**Texte proposé:**
—————

81 km, un tutu et une canicule : récit du Trail de Saint-Jacques 2025
S’inscrire à une course presque un an à l’avance, ce n’est pas trop mon style. Mais là, en septembre dernier, j’avais coché ce Trail de Saint-Jacques 100K (en réalité 81 km pour 3400 m de D+) avec envie. Après un 50k en 2024 dont je gardais un super souvenir, le parcours me plaisait, la date aussi. Et depuis Lyon, c’était facile à organiser.
Enfin… jusqu’à ce que je déménage à Porto.
Un dossard, un déménagement, et des hésitations
Oui, la vie va vite parfois. Nouveau départ au Portugal, nouveau quotidien. Et avec ça, une petite question qui a commencé à me trotter :
"Est-ce bien raisonnable de retourner en France juste pour une course ?"
J’ai tenté ma chance auprès de l’organisation pour un report à l’année suivante. Refusé. Ce que je comprends : pas d’exception, une règle est une règle.
Mais je vous laisse juger… Tout le monde ne fait pas un déménagement international entre l’inscription et la course non plus.
Finalement, après de longues hésitations et malgré un nombre de congés très limité (salut la vie pro), je décide quand même d’y aller. Un peu par défi, un peu par fidélité à ce trail que j’apprécie vraiment, et peut-être aussi… pour me prouver que c’est encore possible, même en vivant à 1500 km.
Un road-trip express direction Le Puy-en-Velay
Je pars jeudi soir, après le boulot, direction Le Puy. Objectif : arriver avant 21h pour récupérer mon dossard.
Spoiler : j’y arrive. Après 1500 km de route, autant vous dire que ce ne fut pas la journée la plus reposante du monde – mais au moins, pas d’effort sportif la veille ! (C’est déjà ça.)

—————

**Données fournies:**
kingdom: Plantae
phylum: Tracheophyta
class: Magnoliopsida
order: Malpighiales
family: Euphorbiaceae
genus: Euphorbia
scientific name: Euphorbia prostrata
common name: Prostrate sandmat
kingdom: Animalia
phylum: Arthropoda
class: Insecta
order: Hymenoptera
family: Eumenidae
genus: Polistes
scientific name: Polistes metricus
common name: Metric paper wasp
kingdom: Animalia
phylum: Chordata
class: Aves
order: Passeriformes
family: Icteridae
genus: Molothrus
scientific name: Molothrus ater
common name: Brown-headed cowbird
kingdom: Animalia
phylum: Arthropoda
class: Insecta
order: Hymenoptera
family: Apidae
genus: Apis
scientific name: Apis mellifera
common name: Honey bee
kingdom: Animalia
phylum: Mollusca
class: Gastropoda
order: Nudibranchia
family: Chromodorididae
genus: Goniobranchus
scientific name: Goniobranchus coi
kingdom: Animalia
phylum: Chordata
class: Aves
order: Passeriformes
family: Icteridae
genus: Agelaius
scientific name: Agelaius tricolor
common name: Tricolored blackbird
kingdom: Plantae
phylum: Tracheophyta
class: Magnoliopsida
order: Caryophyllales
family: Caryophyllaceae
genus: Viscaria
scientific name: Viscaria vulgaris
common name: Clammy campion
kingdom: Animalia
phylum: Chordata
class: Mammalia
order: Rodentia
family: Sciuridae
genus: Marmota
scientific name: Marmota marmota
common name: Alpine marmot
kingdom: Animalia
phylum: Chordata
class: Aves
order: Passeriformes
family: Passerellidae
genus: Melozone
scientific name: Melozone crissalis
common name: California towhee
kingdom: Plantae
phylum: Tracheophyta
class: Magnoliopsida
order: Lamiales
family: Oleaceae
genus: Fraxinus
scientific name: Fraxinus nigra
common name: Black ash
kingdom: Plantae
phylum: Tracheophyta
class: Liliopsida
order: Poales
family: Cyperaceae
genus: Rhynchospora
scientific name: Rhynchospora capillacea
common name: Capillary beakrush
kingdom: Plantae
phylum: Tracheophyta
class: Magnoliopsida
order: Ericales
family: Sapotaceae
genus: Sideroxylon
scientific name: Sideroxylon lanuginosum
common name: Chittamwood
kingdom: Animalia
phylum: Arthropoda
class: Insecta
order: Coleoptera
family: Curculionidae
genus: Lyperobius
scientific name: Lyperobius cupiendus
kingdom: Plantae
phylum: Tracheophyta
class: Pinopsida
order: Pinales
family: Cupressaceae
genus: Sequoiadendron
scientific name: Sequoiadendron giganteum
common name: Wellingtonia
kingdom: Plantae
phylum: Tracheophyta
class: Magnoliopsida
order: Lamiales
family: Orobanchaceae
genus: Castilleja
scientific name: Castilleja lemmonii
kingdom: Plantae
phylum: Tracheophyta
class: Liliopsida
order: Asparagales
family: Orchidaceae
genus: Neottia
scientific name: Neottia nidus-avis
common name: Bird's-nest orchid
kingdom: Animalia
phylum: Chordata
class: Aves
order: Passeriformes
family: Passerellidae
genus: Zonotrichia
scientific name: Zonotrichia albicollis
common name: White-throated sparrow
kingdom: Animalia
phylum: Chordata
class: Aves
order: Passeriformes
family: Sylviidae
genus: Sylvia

—————

**Travail à réaliser:**
**1)** D'après le récit du Trail de Saint-Jacques, quels sont la distance réelle et le dénivelé positif du Trail de Saint-Jacques 100K ?
**2)** Poursuivez le récit du Trail de Saint-Jacques à partir de sa dernière phrase.

**Résultats obtenus:**
**1)** 81 km pour 3400 m de D+.

**2)**
La météo annonce de la chaleur. Le "pack chaud" est activé. Je n’ai pas tout ce qu’il faut… mais sur la route, je déniche une casquette saharienne conforme aux critères, j’ai mes lunettes de soleil et de quoi transporter 2 litres d’eau. C’est bon, j’ai survécu à la checklist. Ready.
Dossard récupéré, petite surprise, et préparation du camp de base
La récupération du dossard est fluide, bien organisée, avec le petit village course habituel.
Je passe devant quelques stands, notamment celui d’un camel bag qui me faisait de l’œil… mais la voix de la raison (et celle du prix de l’essence) m’en détourne. Je repars avec mon dossard, une poignée d’infusions Pagès (ça change des lentilles du Puy !), et une surprise : je suis en vague 1. Pas si mauvais, hein !
Je file à l’auberge de jeunesse pour me reposer, préparer mon sac, et dormir un peu. Réveil à 5h45, navette à 6h15.
Le destin (et Porto) dans un bus au petit matin
Dans le bus, encore un moment inattendu : tranquillement installé dans le bus s’installe a côté de moi….un Portugais. De Porto.
On discute, échange de contacts, il fait partie d’un club local. Peut-être une future collab, qui sait ? Le monde est petit, et le running crée toujours des ponts inattendus.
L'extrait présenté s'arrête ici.